Besides, young people moving to Maine are going to be a part of the solution. Who exactly do you think is going to be building the 80,000 new units of housing we need?

You know who’s way more at fault for the housing crisis? Developers who would rather build luxury condos than starter homes for young families, or single-level homes for seniors looking to downsize. God forbid you don’t seek the maximum amount of profit at every turn. Landlords contribute to this housing problem far more than migrants do, and I never see Republicans going after them.

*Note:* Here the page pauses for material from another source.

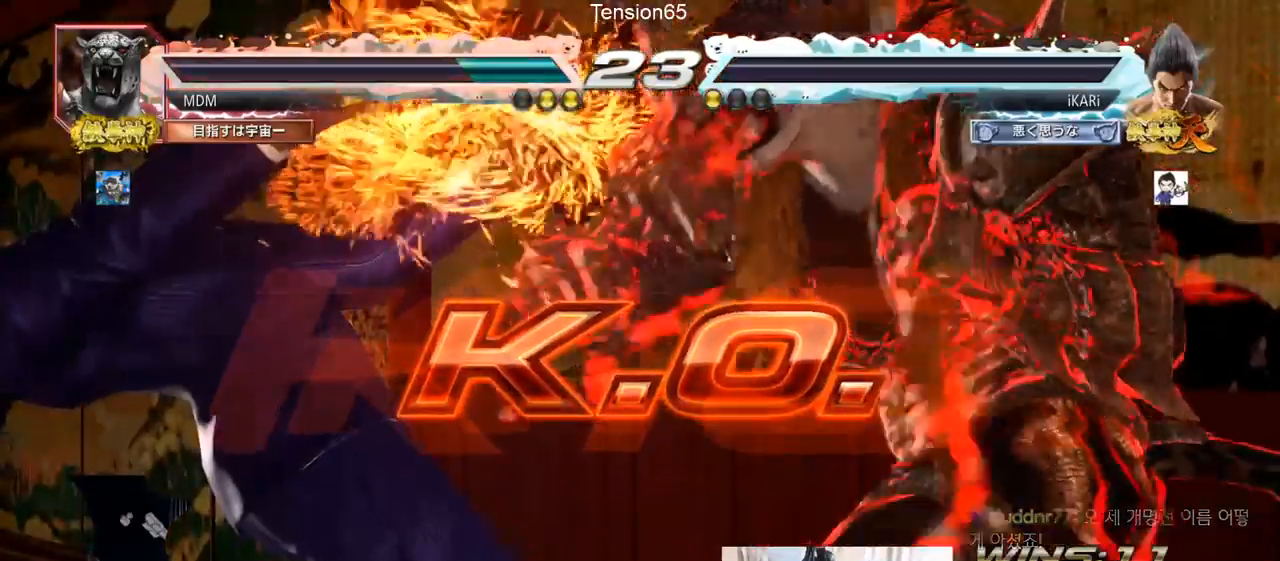
{"buttons": [], "left_stick": "center", "events": []}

Every time I write anything negative about landlords I get at least one email from a small landlord who maintains that they care about their tenants as people and just barely make enough money to break even. Cool. Fine. I guess I’m not talking about you, then. But for every landlord like that there are five like the Biddeford landlord who evicted six families with 30 days notice, with the move-out date being a week before this past Christmas. (Did Charles Dickens write this?) One of the tenants was a 78-year-old disabled veteran, who had lived in the building for 33 years and paid $650 a month for his studio apartment. The landlord who evicted him said it was “nothing personal.” Of course it wasn’t personal. It was profitable.

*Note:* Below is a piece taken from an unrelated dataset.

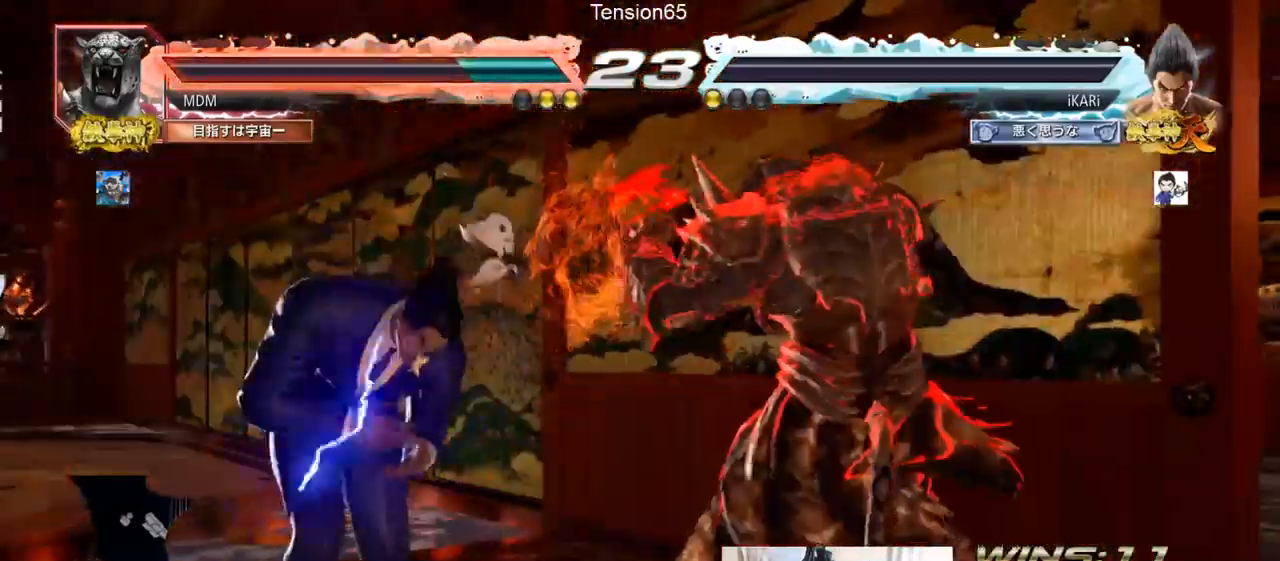
{"buttons": [], "left_stick": "center", "events": []}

You’re not going to convince me that an asylum seeker is causing more damage to Maine’s communities than that landlord.

Finally, the biggest contributors to Maine’s current housing crisis are Maine’s current homeowners. If houses are a scarce commodity, it drives up the prices for the people who own them. So people sell them for high prices and object to new buildings. I suspect Maine’s strains of NIMBYism come from a combination of not liking change in general and personal financial benefit.

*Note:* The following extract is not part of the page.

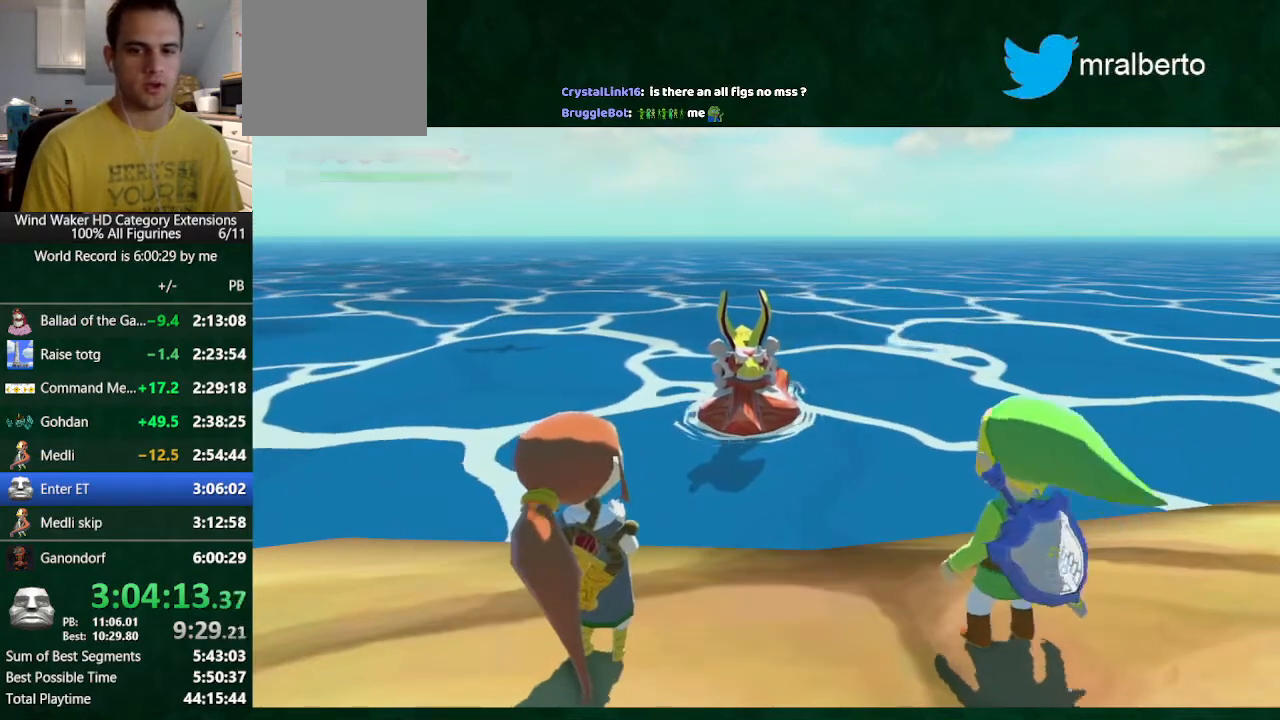
Gameplay with a controller (Nintendo layout); each line is a JSON object with the inputs held at the frame after it. "button_events" lists button changes between this image and that frame as [ms after this image, input, new state], when the widget could be followed in between (sticks are given only as held states). Not read: L3 R3 TOUCHPAD.
{"buttons": [], "left_stick": "center", "right_stick": "center", "button_events": [[133, "B", "down"], [200, "B", "up"], [233, "A", "down"], [300, "A", "up"], [333, "B", "down"], [400, "A", "down"], [400, "B", "up"], [500, "A", "up"]]}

I bought my house two years ago for a little under $150,000. It’s a 900-square-foot 30-year-old mobile located between a transfer station and a racetrack. I love my home, which is not exactly a palace. Currently, the two largest real estate websites, Zillow and Redfin, estimate its value at $190,000. That’s great for me. It’s bad for anyone who is currently in the same position I was in June 2022, a young person looking for a starter home. Or any home, for that matter.

This happens all over the state, in places both liberal and conservative. Look at what happened in Cumberland – not exactly a Republican stronghold – in March. The town rejected a proposal to build 107 affordable units, 2,545 to 1,163. I’m sure all 2,545 people had well-reasoned rationales for why they voted the way they did. But those individual, personal decisions add up to a big effect. In this case, the effect being: no new housing being built in Cumberland. The cheapest home for sale on Maine Listings in Cumberland, at time of this writing, is $615,000. Did immigrants do that?

Why don’t Republicans ever seem to lay blame for the housing crisis with these groups? Why do they always go after immigrants, and in particular asylum seekers and refugees, among the most under-resourced and underrepresented groups in Maine? Could it be because they don’t want the smoke from anyone with the money and votes to fight back? Could it be that pitting groups of poor and working-class people against each other has always been a reliable divide-and-conquer strategy of the rich? That anyone who looks or talks differently than the majority is an easy target? Regardless of the motive, I’m not buying it.